Thursday, February 1, 2024

What I Did Today (in 2019): February 1st


2/1/2019: Woke up about 4:30 AM and checked e-mail for any late word from John and found messages from Mr. Jerome that the publication announcement [for A Grave on Deacon's Peak] had gone forth, at least on Facebook. Shared with friends, then laid down to try to sleep, but couldn’t. So, up, said Rosary, took shower and dressed. I am oddly even; not too excited but neither very calm. Am I afraid to be happy? All experience seems to mitigate against it, at least until I have a physical copy of the book (or a modest wad of cash) in hand. Try to finish (Korm and the) L(ost) L(ibrary) today. Wondering what the response from my Facebook connections will be.

Tom Villareal and Alan Peschke were the first to respond. Tom said this:  Keep me posted! I know you have to keep the first copies for the family but I want to BUY the first copy that's for sale.

Me: I'll certainly let you know what's going on. I've been working on the book for 2 years now (closer to twenty since I had the dream) but didn't like to say much about it.   Many a slip between the cup and the lip, you know. Now that the cat's out of the bag I have to own up. Whether it succeeds or flops, it's done now!

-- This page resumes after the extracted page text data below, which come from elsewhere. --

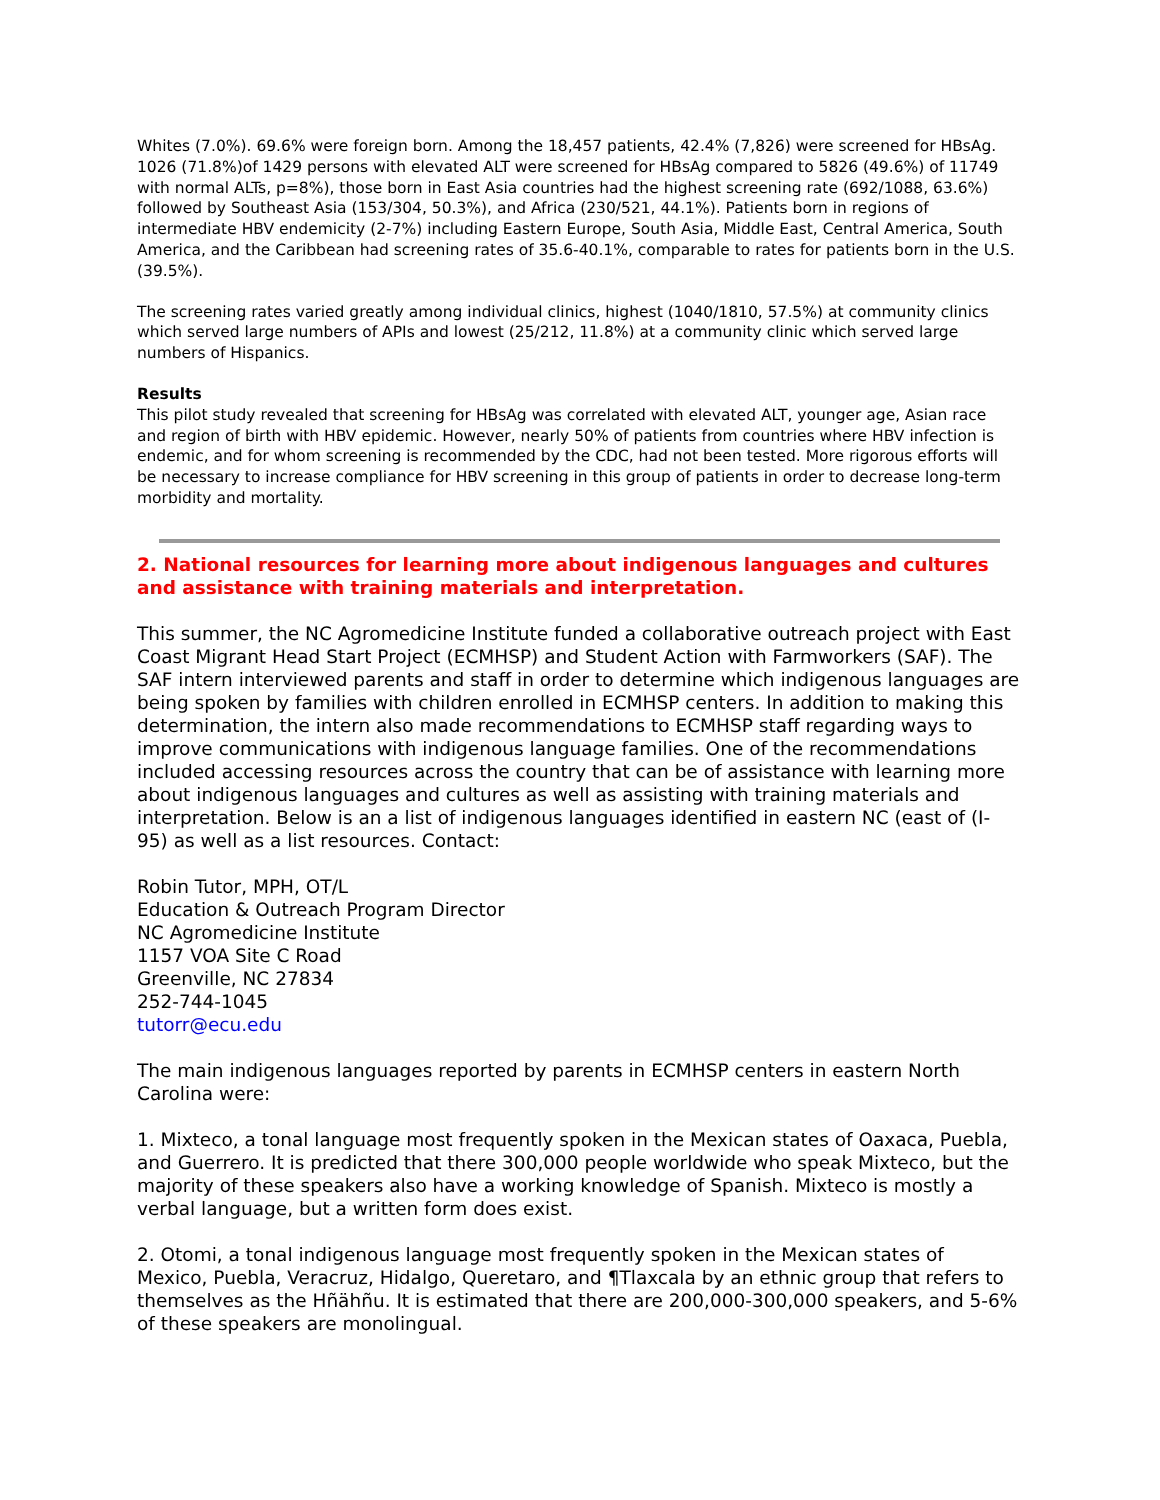Whites (7.0%). 69.6% were foreign born. Among the 18,457 patients, 42.4% (7,826) were screened for HBsAg. 1026 (71.8%)of 1429 persons with elevated ALT were screened for HBsAg compared to 5826 (49.6%) of 11749 with normal ALTs, p=8%), those born in East Asia countries had the highest screening rate (692/1088, 63.6%) followed by Southeast Asia (153/304, 50.3%), and Africa (230/521, 44.1%). Patients born in regions of intermediate HBV endemicity (2-7%) including Eastern Europe, South Asia, Middle East, Central America, South America, and the Caribbean had screening rates of 35.6-40.1%, comparable to rates for patients born in the U.S. (39.5%).
The screening rates varied greatly among individual clinics, highest (1040/1810, 57.5%) at community clinics which served large numbers of APIs and lowest (25/212, 11.8%) at a community clinic which served large numbers of Hispanics.
Results
This pilot study revealed that screening for HBsAg was correlated with elevated ALT, younger age, Asian race and region of birth with HBV epidemic. However, nearly 50% of patients from countries where HBV infection is endemic, and for whom screening is recommended by the CDC, had not been tested. More rigorous efforts will be necessary to increase compliance for HBV screening in this group of patients in order to decrease long-term morbidity and mortality.
2. National resources for learning more about indigenous languages and cultures and assistance with training materials and interpretation.
This summer, the NC Agromedicine Institute funded a collaborative outreach project with East Coast Migrant Head Start Project (ECMHSP) and Student Action with Farmworkers (SAF). The SAF intern interviewed parents and staff in order to determine which indigenous languages are being spoken by families with children enrolled in ECMHSP centers. In addition to making this determination, the intern also made recommendations to ECMHSP staff regarding ways to improve communications with indigenous language families. One of the recommendations included accessing resources across the country that can be of assistance with learning more about indigenous languages and cultures as well as assisting with training materials and interpretation. Below is an a list of indigenous languages identified in eastern NC (east of (I-95) as well as a list resources. Contact:
Robin Tutor, MPH, OT/L
Education & Outreach Program Director
NC Agromedicine Institute
1157 VOA Site C Road
Greenville, NC 27834
252-744-1045
tutorr@ecu.edu
The main indigenous languages reported by parents in ECMHSP centers in eastern North Carolina were:
1. Mixteco, a tonal language most frequently spoken in the Mexican states of Oaxaca, Puebla, and Guerrero. It is predicted that there 300,000 people worldwide who speak Mixteco, but the majority of these speakers also have a working knowledge of Spanish. Mixteco is mostly a verbal language, but a written form does exist.
2. Otomi, a tonal indigenous language most frequently spoken in the Mexican states of Mexico, Puebla, Veracruz, Hidalgo, Queretaro, and ¶Tlaxcala by an ethnic group that refers to themselves as the Hñähñu. It is estimated that there are 200,000-300,000 speakers, and 5-6% of these speakers are monolingual.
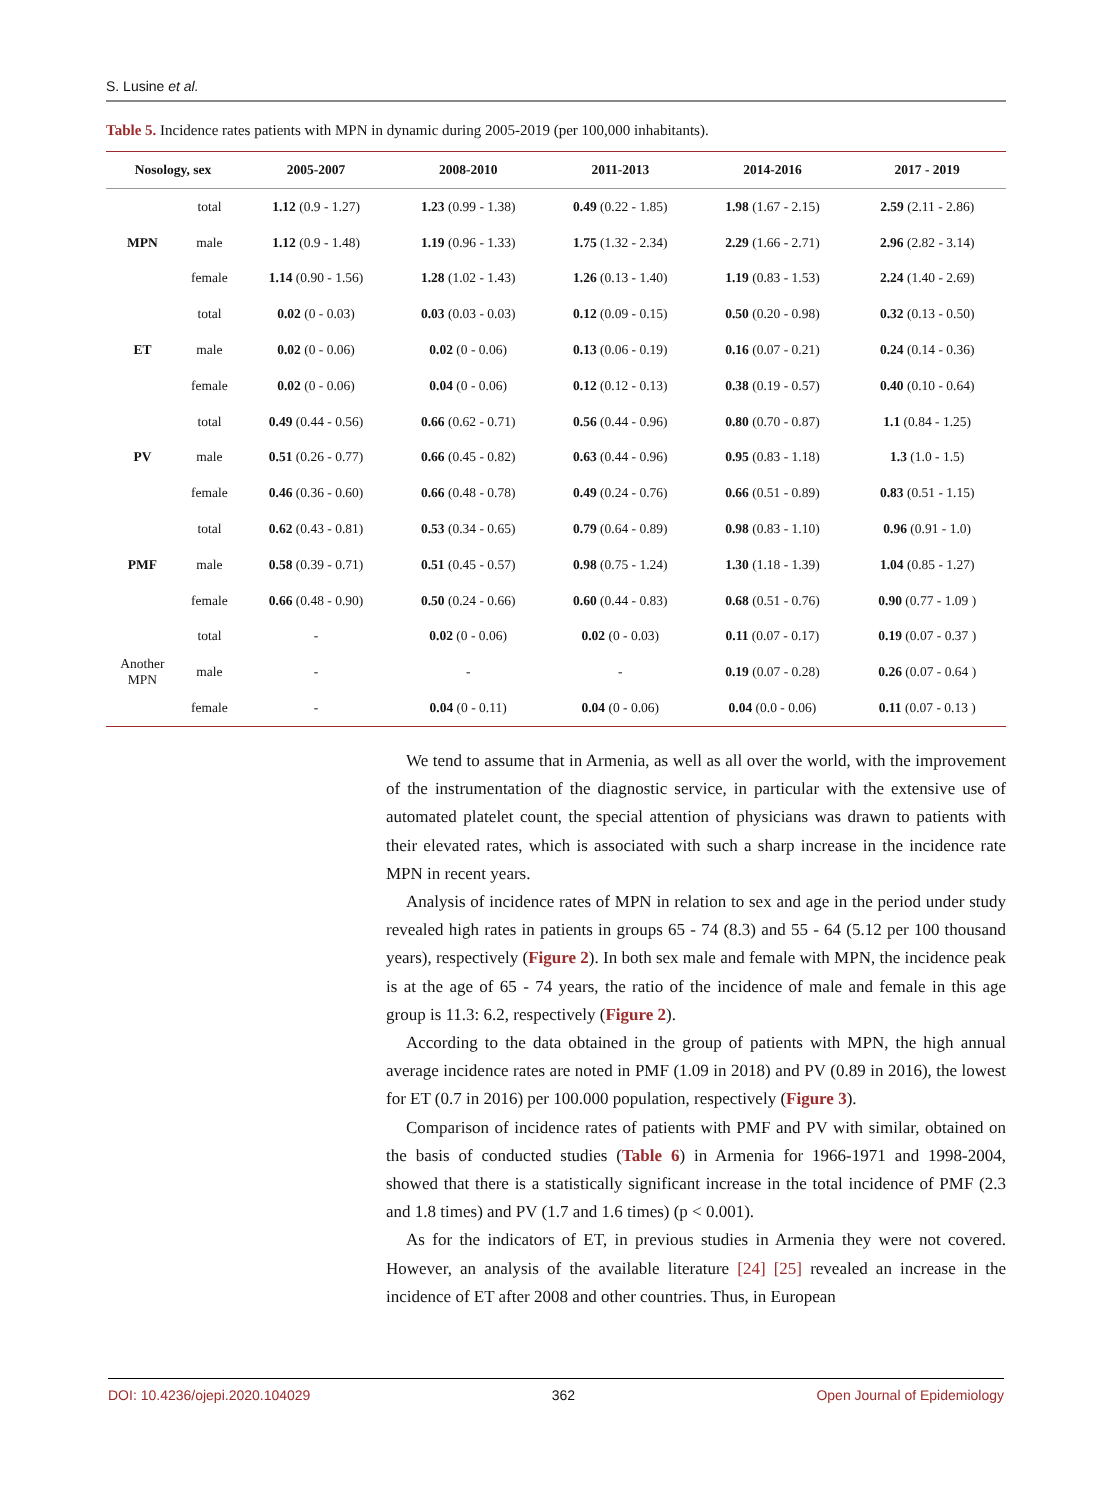S. Lusine et al.
Table 5. Incidence rates patients with MPN in dynamic during 2005-2019 (per 100,000 inhabitants).
| Nosology, sex | | 2005-2007 | 2008-2010 | 2011-2013 | 2014-2016 | 2017 - 2019 |
| --- | --- | --- | --- | --- | --- | --- |
| MPN | total | 1.12 (0.9 - 1.27) | 1.23 (0.99 - 1.38) | 0.49 (0.22 - 1.85) | 1.98 (1.67 - 2.15) | 2.59 (2.11 - 2.86) |
| | male | 1.12 (0.9 - 1.48) | 1.19 (0.96 - 1.33) | 1.75 (1.32 - 2.34) | 2.29 (1.66 - 2.71) | 2.96 (2.82 - 3.14) |
| | female | 1.14 (0.90 - 1.56) | 1.28 (1.02 - 1.43) | 1.26 (0.13 - 1.40) | 1.19 (0.83 - 1.53) | 2.24 (1.40 - 2.69) |
| ET | total | 0.02 (0 - 0.03) | 0.03 (0.03 - 0.03) | 0.12 (0.09 - 0.15) | 0.50 (0.20 - 0.98) | 0.32 (0.13 - 0.50) |
| | male | 0.02 (0 - 0.06) | 0.02 (0 - 0.06) | 0.13 (0.06 - 0.19) | 0.16 (0.07 - 0.21) | 0.24 (0.14 - 0.36) |
| | female | 0.02 (0 - 0.06) | 0.04 (0 - 0.06) | 0.12 (0.12 - 0.13) | 0.38 (0.19 - 0.57) | 0.40 (0.10 - 0.64) |
| PV | total | 0.49 (0.44 - 0.56) | 0.66 (0.62 - 0.71) | 0.56 (0.44 - 0.96) | 0.80 (0.70 - 0.87) | 1.1 (0.84 - 1.25) |
| | male | 0.51 (0.26 - 0.77) | 0.66 (0.45 - 0.82) | 0.63 (0.44 - 0.96) | 0.95 (0.83 - 1.18) | 1.3 (1.0 - 1.5) |
| | female | 0.46 (0.36 - 0.60) | 0.66 (0.48 - 0.78) | 0.49 (0.24 - 0.76) | 0.66 (0.51 - 0.89) | 0.83 (0.51 - 1.15) |
| PMF | total | 0.62 (0.43 - 0.81) | 0.53 (0.34 - 0.65) | 0.79 (0.64 - 0.89) | 0.98 (0.83 - 1.10) | 0.96 (0.91 - 1.0) |
| | male | 0.58 (0.39 - 0.71) | 0.51 (0.45 - 0.57) | 0.98 (0.75 - 1.24) | 1.30 (1.18 - 1.39) | 1.04 (0.85 - 1.27) |
| | female | 0.66 (0.48 - 0.90) | 0.50 (0.24 - 0.66) | 0.60 (0.44 - 0.83) | 0.68 (0.51 - 0.76) | 0.90 (0.77 - 1.09 ) |
| Another MPN | total | - | 0.02 (0 - 0.06) | 0.02 (0 - 0.03) | 0.11 (0.07 - 0.17) | 0.19 (0.07 - 0.37 ) |
| | male | - | - | - | 0.19 (0.07 - 0.28) | 0.26 (0.07 - 0.64 ) |
| | female | - | 0.04 (0 - 0.11) | 0.04 (0 - 0.06) | 0.04 (0.0 - 0.06) | 0.11 (0.07 - 0.13 ) |
We tend to assume that in Armenia, as well as all over the world, with the improvement of the instrumentation of the diagnostic service, in particular with the extensive use of automated platelet count, the special attention of physicians was drawn to patients with their elevated rates, which is associated with such a sharp increase in the incidence rate MPN in recent years.
Analysis of incidence rates of MPN in relation to sex and age in the period under study revealed high rates in patients in groups 65 - 74 (8.3) and 55 - 64 (5.12 per 100 thousand years), respectively (Figure 2). In both sex male and female with MPN, the incidence peak is at the age of 65 - 74 years, the ratio of the incidence of male and female in this age group is 11.3: 6.2, respectively (Figure 2).
According to the data obtained in the group of patients with MPN, the high annual average incidence rates are noted in PMF (1.09 in 2018) and PV (0.89 in 2016), the lowest for ET (0.7 in 2016) per 100.000 population, respectively (Figure 3).
Comparison of incidence rates of patients with PMF and PV with similar, obtained on the basis of conducted studies (Table 6) in Armenia for 1966-1971 and 1998-2004, showed that there is a statistically significant increase in the total incidence of PMF (2.3 and 1.8 times) and PV (1.7 and 1.6 times) (p < 0.001).
As for the indicators of ET, in previous studies in Armenia they were not covered. However, an analysis of the available literature [24] [25] revealed an increase in the incidence of ET after 2008 and other countries. Thus, in European
DOI: 10.4236/ojepi.2020.104029 362 Open Journal of Epidemiology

He:  If it's printed, it's a success. You are the 3rd author I now know personally. All from Seguin. I'm extremely happy for you and can't wait. I'm going to have to start a book section for you Seguin authors!

About 7:45 AM I figured this was such a fortunate day I should go out and spend my last $2 (cash) on a Powerball. While I had thought that my reactions to going public with the book were very muted, my body seemed to think otherwise. I found I wasn’t slumping along but walking upright. My eyes, while darting to the ground now and then to check my footing and look for pennies, were looking straight ahead instead of my head being bowed. I was holding myself up as if I were worth something! All my interactions, from the guy holding the door open at D(ollar) G(eneral) in case I wanted to go in, to the lady at Lone Star, to the car pausing to let me go ahead at a stop sign, were cheerful, confident, and benevolent. I had value! A place in the community! And people seemed to sense it (at least in my brightened attitude they did). I looked at everything as I passed. I was a Seguin author. My presence elevated (just a smidge) the city of my birth. Nothing was different, really, from the day before. I had no more money. There were no physical volumes printed yet. I’d have ramen for breakfast and clean up cat poop, drink weak tea and work on my present short story. But everything was different to me because I felt different.

Now my left eye is zinging. Yeesh. It would be just about Babellian to have a stroke right now.

Reminded all day of the anecdote by D. H. Lawrence: “The very first copy of The White Peacock that was ever sent out, I put into my mother’s hands, when she was dying. She looked at the outside, and then at the title-page, and then at me, with darkening eyes. And though she loved me so much, I think she doubted whether it could be much of a book, since no one more important than I had written it. Somewhere, in the helpless privacies of her being, she had wistful respect for me. But for me in the face of the world, not much… Anyway, she was beyond reading my first immortal work. It was put aside, and I never wanted to see it again. She never saw it again.

After the funeral, my father struggled through half a page, and it might as well have been [in] Hottentot.

‘And what dun they gie thee for that, lad?’

‘Fifty pounds, father.’

‘Fifty pounds!’ He was dumbfounded, and looked at me with shrewd eyes, as if I were a swindler. ‘Fifty pounds! An’ tha’s niver done a day’s hard work in thy life.’

Andy came out at lunch and told me I could have the leftover [stuffed] bell pepper and not to make supper: they’re eating out with Amy. Knew I should be doing more writing, but couldn’t, but had managed a respectable swathe. 12 Rules [for Life: An Antidote to Chaos, by Jordan Peterson] and Boston Legal. Laid down for a nap and got up at 4:10 PM to the sound of Kam arriving. Got up, grassed and fed dogs. Weather overcast but partly sunny in the afternoon, and at least no more rain. Wrote John e-mail. Reading more 12 Rules all evening. No one - not even Kam – came out to see me.


Thought about how in 6 months – if I survive – I will be as old as Mom ever got to be. Imagine. At my age she had five kids, grandkids, and had been suffering through progressive arthritis since at least from when Susan was born (remembered image of Susan as a very little girl – maybe almost two – singing “Hova God” at the Kingdom Hall). 

Notes

I was rather (cautiously) full of myself for not only having completed a book but also getting it published by the first company that I submitted it to, not completely realizing what a rather mediocre accomplishment that had come to be in the world of modern publishing. Korm and the Lost Library was another story of the Morgs that I was working on at the time, and a tale I am still proud of today. It was the day after Amy's birthday, which explained the family's eating out. I was reading a borrowed copy of Jordan Peterson's 12 Rules for Life; this was the early days of his celebrity, but he was already causing controversy for his support of 'the gods of the copybook headings' (see Rudyard Kipling), as it were.